# ? about premier electric poultry netting & winter



## Mel- (Mar 30, 2004)

Hi,

I really have problems anymore being available to open and close the coop at dawn and dusk, especially during the winter. leave before it's light, don't get home till well after dark. so I bought some of the premer elec poultry fencing and completely surrounded the coops.

it's been wonderful and nothing including my cats will go near it. before I bought this, I had lost a few birds the days before and even surprised a possum in the coop when it wasn't even completely dark yet. I'd never had trouble in years as long as I got out there to close up by dark or not long after !


but, how will it hold up to winter snow and ice? it's not that bad here in indiana but I'd really like to get as many years out of this stuff as possible.

but at the same time, I still can't be there right at dusk to shut them up.

the way I work anymore, I'm not sure what I would do without that fencing. I can't leave the chickens in their coop all day during the winter. my parents live down the road and they used to open and close it for me but dad has really bad gout now and drives his lawn mower instead of walking around the farm and I'd rather he not.

so, is it usable in the winter?

thanks alot.


----------



## craftnkids (Sep 6, 2009)

I live in Georgia- so I probably have no right answering this, but here I go anyway!
I would think it would not harm it. It has been made with those conditions in mind, right? I can't imagine the manufacturers wouldn't have realized it would be used in all types of weather.
It doesn't sound like you have a choice anyway!

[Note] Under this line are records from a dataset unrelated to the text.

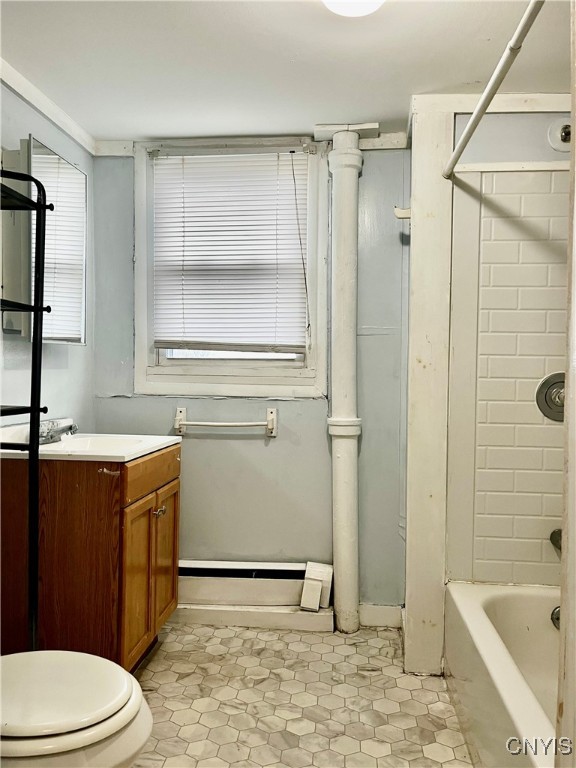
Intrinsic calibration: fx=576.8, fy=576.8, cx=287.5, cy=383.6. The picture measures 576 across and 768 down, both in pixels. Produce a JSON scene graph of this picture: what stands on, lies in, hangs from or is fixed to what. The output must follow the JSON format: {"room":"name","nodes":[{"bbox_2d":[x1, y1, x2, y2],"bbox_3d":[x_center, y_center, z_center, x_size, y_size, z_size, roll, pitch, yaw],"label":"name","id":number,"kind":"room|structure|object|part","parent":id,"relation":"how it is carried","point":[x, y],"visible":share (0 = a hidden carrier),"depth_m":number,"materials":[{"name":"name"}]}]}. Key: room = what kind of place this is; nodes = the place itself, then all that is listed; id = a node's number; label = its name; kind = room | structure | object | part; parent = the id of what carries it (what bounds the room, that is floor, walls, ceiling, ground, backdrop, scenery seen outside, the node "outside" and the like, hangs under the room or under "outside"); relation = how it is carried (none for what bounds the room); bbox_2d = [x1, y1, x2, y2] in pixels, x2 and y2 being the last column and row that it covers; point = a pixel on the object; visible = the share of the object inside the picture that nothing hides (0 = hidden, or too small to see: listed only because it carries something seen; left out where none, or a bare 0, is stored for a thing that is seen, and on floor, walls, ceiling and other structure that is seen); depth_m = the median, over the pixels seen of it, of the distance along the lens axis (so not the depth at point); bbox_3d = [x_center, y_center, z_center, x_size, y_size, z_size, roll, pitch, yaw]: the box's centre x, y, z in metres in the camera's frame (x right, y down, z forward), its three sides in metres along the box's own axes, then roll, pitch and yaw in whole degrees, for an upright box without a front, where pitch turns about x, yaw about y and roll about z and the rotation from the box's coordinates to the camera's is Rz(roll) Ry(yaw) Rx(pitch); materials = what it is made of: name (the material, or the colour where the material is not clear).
{"room":"bathroom","nodes":[
{"label":"bathroom","id":0,"kind":"room"},
{"bbox_2d":[0,80,93,431],"bbox_3d":[-1.164,0.012,1.368,0.124,2.263,3.209,1,2,6],"label":"left wall","id":1,"kind":"structure","parent":0,"point":[53,392],"depth_m":2.45,"materials":[{"name":"paint"}]},
{"bbox_2d":[1,135,87,345],"bbox_3d":[-0.946,-0.528,2.261,0.117,0.714,0.594,1,2,6],"label":"medicine cabinet","id":2,"kind":"object","parent":1,"relation":"attached to","point":[68,168],"visible":0.94,"depth_m":2.18,"materials":[{"name":"white mirror"}]},
{"bbox_2d":[0,59,96,154],"bbox_3d":[-1.049,-1.092,1.517,0.042,0.063,2.716,1,2,6],"label":"crown molding","id":3,"kind":"structure","parent":1,"relation":"attached to","point":[53,118],"depth_m":2.32,"materials":[{"name":"white paint"}]},
{"bbox_2d":[89,139,411,614],"bbox_3d":[-0.084,-0.010,2.816,1.808,2.267,0.149,1,2,6],"label":"back wall","id":4,"kind":"structure","parent":0,"point":[296,405],"depth_m":2.75,"materials":[{"name":"paint"}]},
{"bbox_2d":[173,406,276,437],"bbox_3d":[-0.297,0.181,2.727,0.492,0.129,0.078,1,2,6],"label":"towel bar","id":5,"kind":"object","parent":4,"relation":"attached to","point":[272,412],"visible":0.98,"depth_m":2.70,"materials":[{"name":"white ceramic"}]},
{"bbox_2d":[135,136,327,397],"bbox_3d":[-0.272,-0.536,2.789,0.923,1.249,0.145,1,2,6],"label":"window","id":6,"kind":"structure","parent":4,"relation":"in","point":[306,388],"depth_m":2.76,"materials":[{"name":"white paint"}]},
{"bbox_2d":[148,144,309,354],"bbox_3d":[-0.278,-0.618,2.743,0.740,0.951,0.045,1,2,6],"label":"window blind","id":7,"kind":"object","parent":6,"relation":"attached to","point":[162,342],"visible":0.97,"depth_m":2.74,"materials":[{"name":"white plastic"}]},
{"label":"pane","id":8,"kind":"part","parent":6,"relation":"part of","materials":[{"name":"white"}]},
{"bbox_2d":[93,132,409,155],"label":"crown trim","id":9,"kind":"structure","parent":4,"relation":"attached to","point":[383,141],"depth_m":2.66,"materials":[{"name":"white paint"}]},
{"bbox_2d":[178,559,332,613],"bbox_3d":[-0.253,0.931,2.706,0.942,0.168,0.074,1,2,6],"label":"baseboard heater","id":10,"kind":"object","parent":4,"relation":"attached to","point":[190,563],"visible":0.87,"depth_m":2.68,"materials":[{"name":"white metal"}]},
{"bbox_2d":[359,603,402,627],"bbox_3d":[0.420,1.078,2.684,0.239,0.099,0.015,1,2,6],"label":"baseboard","id":11,"kind":"structure","parent":4,"relation":"attached to","point":[382,621],"depth_m":2.68,"materials":[{"name":"white paint"}]},
{"bbox_2d":[1,0,573,143],"bbox_3d":[0.003,-1.145,1.131,2.632,0.102,3.351,1,2,6],"label":"ceiling","id":12,"kind":"structure","parent":0,"point":[470,76],"depth_m":1.99,"materials":[{"name":"white paint"}]},
{"bbox_2d":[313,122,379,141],"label":"wooden board","id":13,"kind":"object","parent":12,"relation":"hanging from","point":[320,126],"visible":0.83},
{"bbox_2d":[322,0,385,16],"bbox_3d":[0.181,-1.060,1.543,0.255,0.100,0.253,1,2,6],"label":"ceiling light","id":14,"kind":"object","parent":12,"relation":"attached to","point":[348,12],"visible":0.99,"depth_m":1.56,"materials":[{"name":"white"}]},
{"bbox_2d":[130,621,473,767],"bbox_3d":[-0.020,1.221,1.172,2.407,0.097,3.359,1,2,6],"label":"floor","id":15,"kind":"structure","parent":0,"point":[434,692],"depth_m":2.07,"materials":[{"name":"beige tile"}]},
{"bbox_2d":[0,165,51,646],"bbox_3d":[-0.916,0.244,1.574,0.364,1.781,0.530,1,2,6],"label":"metal shelf rack","id":16,"kind":"object","parent":15,"relation":"on","point":[32,407],"visible":0.94,"depth_m":1.75,"materials":[{"name":"black metal"}]},
{"bbox_2d":[0,650,153,767],"bbox_3d":[-0.681,0.756,1.302,0.755,0.768,0.463,1,2,6],"label":"toilet","id":17,"kind":"object","parent":15,"relation":"on","point":[73,654],"visible":1,"depth_m":1.24,"materials":[{"name":"white ceramic"}]},
{"bbox_2d":[0,442,180,670],"bbox_3d":[-0.758,0.682,2.286,0.551,0.885,0.639,1,2,6],"label":"vanity cabinet","id":18,"kind":"object","parent":15,"relation":"on","point":[128,575],"visible":0.76,"depth_m":1.99,"materials":[{"name":"brown wood"}]},
{"bbox_2d":[0,423,180,462],"bbox_3d":[-0.761,0.248,2.225,0.577,0.143,0.611,1,2,6],"label":"sink countertop","id":19,"kind":"object","parent":18,"relation":"on","point":[54,446],"visible":0.72,"depth_m":2.20,"materials":[{"name":"white ceramic"}]},
{"bbox_2d":[37,418,77,443],"bbox_3d":[-0.894,0.182,2.251,0.148,0.077,0.199,1,2,6],"label":"faucet","id":20,"kind":"object","parent":19,"relation":"on","point":[70,428],"visible":0.83,"depth_m":2.22,"materials":[{"name":"silver metal"}]},
{"bbox_3d":[-0.565,0.768,2.165,0.035,0.582,0.300,1,2,6],"label":"cabinet door","id":21,"kind":"part","parent":18,"relation":"part of","materials":[{"name":"brown wood"}]},
{"bbox_3d":[-0.526,0.338,2.283,0.026,0.124,0.600,1,2,6],"label":"drawer","id":22,"kind":"part","parent":18,"relation":"part of","materials":[{"name":"brown wood"}]},
{"bbox_3d":[-0.512,0.506,2.291,0.039,0.037,0.041,1,2,6],"label":"knobs","id":23,"kind":"part","parent":18,"relation":"part of","materials":[{"name":"metal"}]},
{"bbox_3d":[-0.523,0.746,2.465,0.030,0.565,0.313,1,2,6],"label":"cabinet door","id":24,"kind":"part","parent":18,"relation":"part of","materials":[{"name":"brown wood"}]},
{"bbox_2d":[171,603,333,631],"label":"baseboard","id":25,"kind":"object","parent":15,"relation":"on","point":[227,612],"visible":0.69,"depth_m":2.65,"materials":[{"name":"white paint"}]},
{"bbox_2d":[322,124,368,633],"bbox_3d":[0.256,-0.011,2.627,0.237,2.240,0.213,1,2,6],"label":"drain pipe","id":26,"kind":"object","parent":15,"relation":"on","point":[352,489],"visible":0.98,"depth_m":2.60,"materials":[{"name":"white metal"}]},
{"bbox_2d":[404,98,454,673],"bbox_3d":[0.555,0.029,2.287,0.147,2.251,0.174,1,2,6],"label":"wooden post","id":27,"kind":"structure","parent":15,"relation":"on","point":[412,634],"depth_m":2.22,"materials":[{"name":"white paint"}]},
{"bbox_2d":[394,206,410,219],"bbox_3d":[0.465,-0.683,2.308,0.076,0.055,0.061,1,2,6],"label":"wall hook","id":28,"kind":"object","parent":27,"relation":"attached to","point":[402,215],"visible":0.66,"depth_m":2.30,"materials":[{"name":"white"}]},
{"bbox_2d":[443,0,545,179],"bbox_3d":[0.537,-0.773,1.390,0.053,0.055,1.571,1,2,6],"label":"shower curtain rod","id":29,"kind":"object","parent":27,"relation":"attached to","point":[473,120],"visible":0.98,"depth_m":1.46,"materials":[{"name":"white metal"}]},
{"bbox_2d":[443,581,560,767],"bbox_3d":[0.907,0.997,1.532,0.731,0.365,1.488,1,2,6],"label":"bathtub","id":30,"kind":"object","parent":15,"relation":"on","point":[483,625],"visible":0.9,"depth_m":1.93,"materials":[{"name":"white ceramic"}]},
{"bbox_2d":[550,605,560,629],"bbox_3d":[1.013,0.850,2.083,0.113,0.079,0.069,1,2,6],"label":"overflow drain","id":31,"kind":"object","parent":30,"relation":"attached to","point":[556,618],"visible":0.42,"depth_m":2.09,"materials":[{"name":"silver metal"}]},
{"bbox_2d":[445,108,568,584],"bbox_3d":[1.007,0.025,2.308,0.774,2.228,0.190,1,2,6],"label":"shower wall","id":32,"kind":"structure","parent":0,"point":[529,149],"depth_m":2.25,"materials":[{"name":"tile"}]},
{"bbox_2d":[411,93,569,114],"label":"trim","id":33,"kind":"structure","parent":32,"relation":"attached to","point":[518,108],"depth_m":2.21,"materials":[{"name":"white paint"}]},
{"bbox_2d":[535,372,564,421],"bbox_3d":[1.021,0.053,2.131,0.195,0.187,0.085,1,2,6],"label":"shower valve","id":34,"kind":"object","parent":32,"relation":"attached to","point":[549,383],"visible":0.78,"depth_m":2.16,"materials":[{"name":"silver metal"}]},
{"bbox_2d":[550,528,561,551],"bbox_3d":[1.027,0.582,2.082,0.105,0.085,0.158,1,2,6],"label":"tub spout","id":35,"kind":"object","parent":32,"relation":"attached to","point":[553,541],"visible":0.45,"depth_m":2.12,"materials":[{"name":"silver metal"}]},
{"bbox_2d":[547,117,572,151],"bbox_3d":[1.051,-0.928,2.106,0.174,0.141,0.136,1,2,6],"label":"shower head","id":36,"kind":"object","parent":32,"relation":"attached to","point":[564,134],"visible":0.91,"depth_m":2.14},
{"bbox_2d":[555,0,575,767],"bbox_3d":[0.482,0.081,0.724,0.232,2.142,0.423,1,2,6],"label":"door frame","id":37,"kind":"structure","parent":0,"point":[575,221],"depth_m":0.87,"materials":[{"name":"paint"}]}
]}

Especially now that daylight is short, and nighttime long!
Angela


----------



## chickenista (Mar 24, 2007)

If you google around you will find that they make automatic coop door closers!
They run on a timer and will close whenever you set them to do so.

But the Premiere fencing is fantastic and holds up fine through the winters.. it can take unbelievably bad treatment and still work great.


----------



## kbshorts (Dec 6, 2005)

Mine does just fine, no issues with snow. Freezing rain and ice on the fence will drag it down a bit but is springs right back as the ice melts.

KB


----------



## Looking4ewes (Apr 30, 2006)

I currently do as you do, surrounding the coop with Premier poultry netting. I have not taking my birds through the winter, but I winter grazing my sheep using Premier electronet as the only fence and it works great. I also use Premier's heat lamp suspended in the coop on cold nights. 

Good luck!


----------



## Mel- (Mar 30, 2004)

thanks a lot for your responses. wish I had coughed up the money for this stuff years ago, it is wonderful. my chickens miss free ranging but this has really freed me up.

chickenista, I have seen the automatic timers and looked at them before buying the netting. right now I have several coops and would either have to spend on several or combine them into one coop. but I do think they are an option. wonder how often you have to change the timer to keep up with the darkening days.

thanks again. this relieves my mind.


----------



## suelandress (May 10, 2002)

How does it not short out when it's half buried in snow?


----------



## Bearfootfarm (Jul 13, 2006)

> How does it not short out when it's half buried in snow?


It DOES short out in snow, like any electric fence would


----------



## Mel- (Mar 30, 2004)

ok, six inches of snow on the ground for the last month and it doesn't work. back to having to open and close doors.

checked the charger, it works and both power and ground clips spark but barely get a flicker on my tester.

is there anyway to get this working? what if I went to the trouble to dig away all of the snow I could on either side of the net?

thanks for any help.


----------



## kbshorts (Dec 6, 2005)

I just turn mine off when the snow shorts it out. Keep the shotgun and spotlight handy until it melts.

KB


----------



## Bearfootfarm (Jul 13, 2006)

> what if I went to the trouble to dig away all of the snow I could on either side of the net?


That would help.
The snow touching the fence AND the ground is what is draining all the power


----------



## Dexter (Sep 27, 2008)

I've got about a fooot and a half of snow and mine is working- with a 50 mile fencer. Not incredibly hot but so far the coyotes haven't got in.

Over the last 5 years the snow has knocked over the mesh and buried sections, and it quit working. I would say it is not ideal for snow, but passable if you don't mind digging it out.


----------



## Our Little Farm (Apr 26, 2010)

kbshorts said:


> Mine does just fine, no issues with snow. Freezing rain and ice on the fence will drag it down a bit but is springs right back as the ice melts.
> 
> KB


I agree. I put some extra posts on my fence to support it. We had heavy ice storm come through and it survived it just fine.


----------



## Mel- (Mar 30, 2004)

I put extra fence post between each built in so no sagging. andmetal post at each corner. but i just bought premiers 6 joule charger that was specifically for the fence. will start digging tomorrow maybe since more is on its way (snow). thanks.


----------



## Bearfootfarm (Jul 13, 2006)

If only the horizontal wires are "hot" you could possibly figure out a way to disconnect the bottom wire until the snow melts


----------